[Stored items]
· · · ·
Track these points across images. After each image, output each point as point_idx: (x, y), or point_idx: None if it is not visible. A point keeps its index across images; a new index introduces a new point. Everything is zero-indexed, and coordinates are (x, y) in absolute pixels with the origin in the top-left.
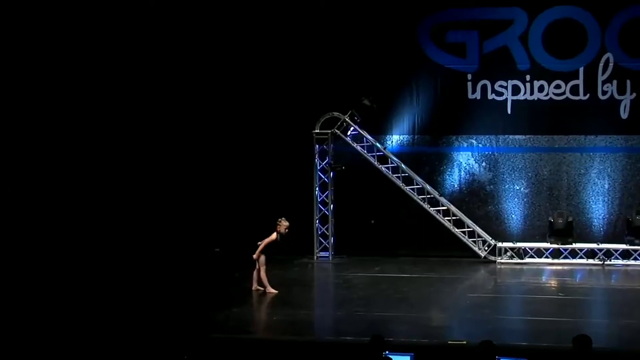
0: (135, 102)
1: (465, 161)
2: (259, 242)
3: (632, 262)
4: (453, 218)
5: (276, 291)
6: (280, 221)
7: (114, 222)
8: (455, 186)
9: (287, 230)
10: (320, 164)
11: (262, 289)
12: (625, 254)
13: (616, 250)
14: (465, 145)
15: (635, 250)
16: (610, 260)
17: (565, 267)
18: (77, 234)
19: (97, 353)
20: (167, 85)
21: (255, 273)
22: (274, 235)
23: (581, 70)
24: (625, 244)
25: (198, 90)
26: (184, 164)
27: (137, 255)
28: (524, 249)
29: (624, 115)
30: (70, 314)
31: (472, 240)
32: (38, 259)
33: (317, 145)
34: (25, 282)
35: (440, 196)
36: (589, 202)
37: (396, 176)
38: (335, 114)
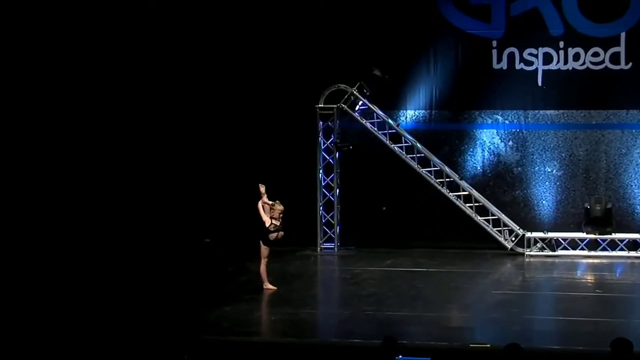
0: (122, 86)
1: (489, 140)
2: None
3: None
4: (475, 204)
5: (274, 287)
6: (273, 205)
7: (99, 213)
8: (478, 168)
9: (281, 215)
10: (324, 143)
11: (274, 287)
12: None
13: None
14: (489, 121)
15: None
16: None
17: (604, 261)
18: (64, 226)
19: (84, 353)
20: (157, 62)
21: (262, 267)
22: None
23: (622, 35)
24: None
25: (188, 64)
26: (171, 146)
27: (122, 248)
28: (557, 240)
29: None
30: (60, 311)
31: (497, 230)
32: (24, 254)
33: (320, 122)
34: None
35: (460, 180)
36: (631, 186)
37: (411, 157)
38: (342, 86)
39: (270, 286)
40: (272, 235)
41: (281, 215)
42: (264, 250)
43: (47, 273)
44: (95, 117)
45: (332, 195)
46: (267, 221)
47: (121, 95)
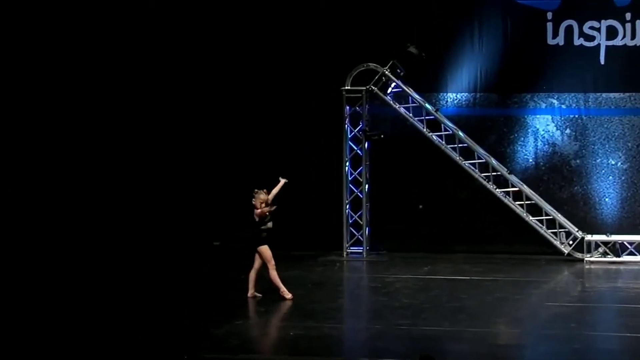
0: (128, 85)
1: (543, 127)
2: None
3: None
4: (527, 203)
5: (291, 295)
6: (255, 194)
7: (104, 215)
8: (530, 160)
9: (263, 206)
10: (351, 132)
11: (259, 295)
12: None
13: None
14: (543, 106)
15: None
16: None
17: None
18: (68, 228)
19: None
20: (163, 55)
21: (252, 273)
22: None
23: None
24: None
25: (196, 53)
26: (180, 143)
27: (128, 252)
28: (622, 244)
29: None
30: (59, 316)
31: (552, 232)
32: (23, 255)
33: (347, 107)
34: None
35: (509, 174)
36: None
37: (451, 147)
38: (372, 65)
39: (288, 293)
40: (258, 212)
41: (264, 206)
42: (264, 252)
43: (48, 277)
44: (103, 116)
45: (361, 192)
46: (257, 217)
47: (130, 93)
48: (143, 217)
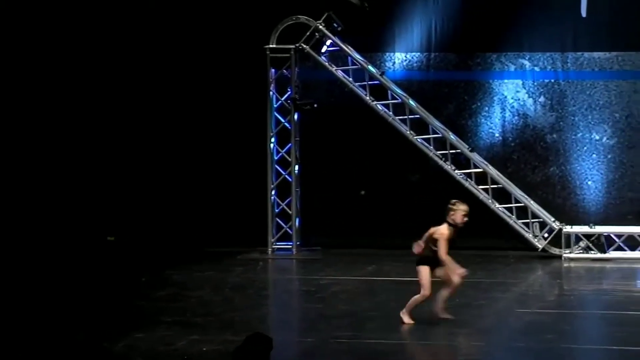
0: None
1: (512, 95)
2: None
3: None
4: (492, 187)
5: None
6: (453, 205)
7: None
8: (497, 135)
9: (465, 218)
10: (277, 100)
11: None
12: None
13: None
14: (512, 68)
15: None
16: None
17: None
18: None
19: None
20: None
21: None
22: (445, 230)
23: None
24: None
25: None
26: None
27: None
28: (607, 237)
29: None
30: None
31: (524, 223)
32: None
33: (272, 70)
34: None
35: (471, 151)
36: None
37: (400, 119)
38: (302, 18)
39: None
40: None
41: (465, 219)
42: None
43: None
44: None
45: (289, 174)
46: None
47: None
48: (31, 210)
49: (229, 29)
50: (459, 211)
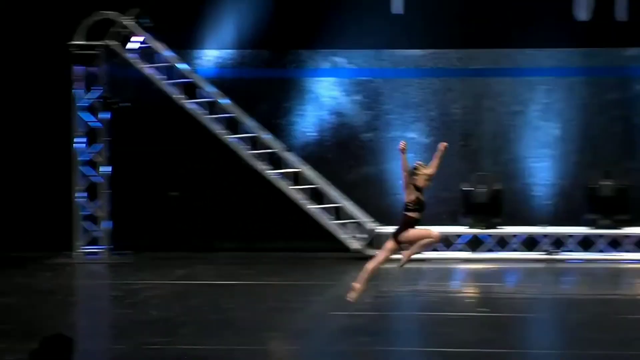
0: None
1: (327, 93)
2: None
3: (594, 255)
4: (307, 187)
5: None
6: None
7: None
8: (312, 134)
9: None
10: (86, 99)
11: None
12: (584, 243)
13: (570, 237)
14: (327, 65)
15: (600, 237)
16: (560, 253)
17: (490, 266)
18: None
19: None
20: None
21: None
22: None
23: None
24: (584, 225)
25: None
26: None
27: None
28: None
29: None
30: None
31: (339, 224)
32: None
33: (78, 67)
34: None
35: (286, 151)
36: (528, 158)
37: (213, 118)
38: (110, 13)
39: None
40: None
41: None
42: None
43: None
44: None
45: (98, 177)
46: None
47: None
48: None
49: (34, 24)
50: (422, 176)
· · · ·
About this exercise:
Your copy should match the data above exactly, apart from the pictures.

Task answer:
Track these points across images. After each image, output each point as point_idx: (x, y), or point_idx: None if it is not visible. A point keeps its index across images; a new index introduces a new point. Everything is zero-indexed, and coordinates are (x, y) in absolute pixels with the origin in the top-left.
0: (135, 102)
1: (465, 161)
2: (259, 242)
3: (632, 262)
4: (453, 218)
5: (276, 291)
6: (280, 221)
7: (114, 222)
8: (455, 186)
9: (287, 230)
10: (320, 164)
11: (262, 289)
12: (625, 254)
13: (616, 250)
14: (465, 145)
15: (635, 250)
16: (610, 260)
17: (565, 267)
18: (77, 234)
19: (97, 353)
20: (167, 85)
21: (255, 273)
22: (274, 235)
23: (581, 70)
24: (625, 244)
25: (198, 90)
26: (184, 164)
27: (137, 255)
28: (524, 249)
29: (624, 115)
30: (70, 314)
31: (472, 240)
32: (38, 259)
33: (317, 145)
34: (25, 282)
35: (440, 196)
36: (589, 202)
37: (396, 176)
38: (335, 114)
0: (122, 86)
1: (489, 140)
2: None
3: None
4: (475, 204)
5: (274, 287)
6: (273, 205)
7: (99, 213)
8: (478, 168)
9: (281, 215)
10: (324, 143)
11: (274, 287)
12: None
13: None
14: (489, 121)
15: None
16: None
17: (604, 261)
18: (64, 226)
19: (84, 353)
20: (157, 62)
21: (262, 267)
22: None
23: (622, 35)
24: None
25: (188, 64)
26: (171, 146)
27: (122, 248)
28: (557, 240)
29: None
30: (60, 311)
31: (497, 230)
32: (24, 254)
33: (320, 122)
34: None
35: (460, 180)
36: (631, 186)
37: (411, 157)
38: (342, 86)
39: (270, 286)
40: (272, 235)
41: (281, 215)
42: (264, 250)
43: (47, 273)
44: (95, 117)
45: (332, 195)
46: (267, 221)
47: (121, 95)
0: (128, 85)
1: (543, 127)
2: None
3: None
4: (527, 203)
5: (291, 295)
6: (255, 194)
7: (104, 215)
8: (530, 160)
9: (263, 206)
10: (351, 132)
11: (259, 295)
12: None
13: None
14: (543, 106)
15: None
16: None
17: None
18: (68, 228)
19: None
20: (163, 55)
21: (252, 273)
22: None
23: None
24: None
25: (196, 53)
26: (180, 143)
27: (128, 252)
28: (622, 244)
29: None
30: (59, 316)
31: (552, 232)
32: (23, 255)
33: (347, 107)
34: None
35: (509, 174)
36: None
37: (451, 147)
38: (372, 65)
39: (288, 293)
40: (258, 212)
41: (264, 206)
42: (264, 252)
43: (48, 277)
44: (103, 116)
45: (361, 192)
46: (257, 217)
47: (130, 93)
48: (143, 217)
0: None
1: (512, 95)
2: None
3: None
4: (492, 187)
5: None
6: (453, 205)
7: None
8: (497, 135)
9: (465, 218)
10: (277, 100)
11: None
12: None
13: None
14: (512, 68)
15: None
16: None
17: None
18: None
19: None
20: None
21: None
22: (445, 230)
23: None
24: None
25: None
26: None
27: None
28: (607, 237)
29: None
30: None
31: (524, 223)
32: None
33: (272, 70)
34: None
35: (471, 151)
36: None
37: (400, 119)
38: (302, 18)
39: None
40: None
41: (465, 219)
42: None
43: None
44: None
45: (289, 174)
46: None
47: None
48: (31, 210)
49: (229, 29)
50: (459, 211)
0: None
1: (327, 93)
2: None
3: (594, 255)
4: (307, 187)
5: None
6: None
7: None
8: (312, 134)
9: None
10: (86, 99)
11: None
12: (584, 243)
13: (570, 237)
14: (327, 65)
15: (600, 237)
16: (560, 253)
17: (490, 266)
18: None
19: None
20: None
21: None
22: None
23: None
24: (584, 225)
25: None
26: None
27: None
28: None
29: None
30: None
31: (339, 224)
32: None
33: (78, 67)
34: None
35: (286, 151)
36: (528, 158)
37: (213, 118)
38: (110, 13)
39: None
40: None
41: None
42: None
43: None
44: None
45: (98, 177)
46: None
47: None
48: None
49: (34, 24)
50: (422, 176)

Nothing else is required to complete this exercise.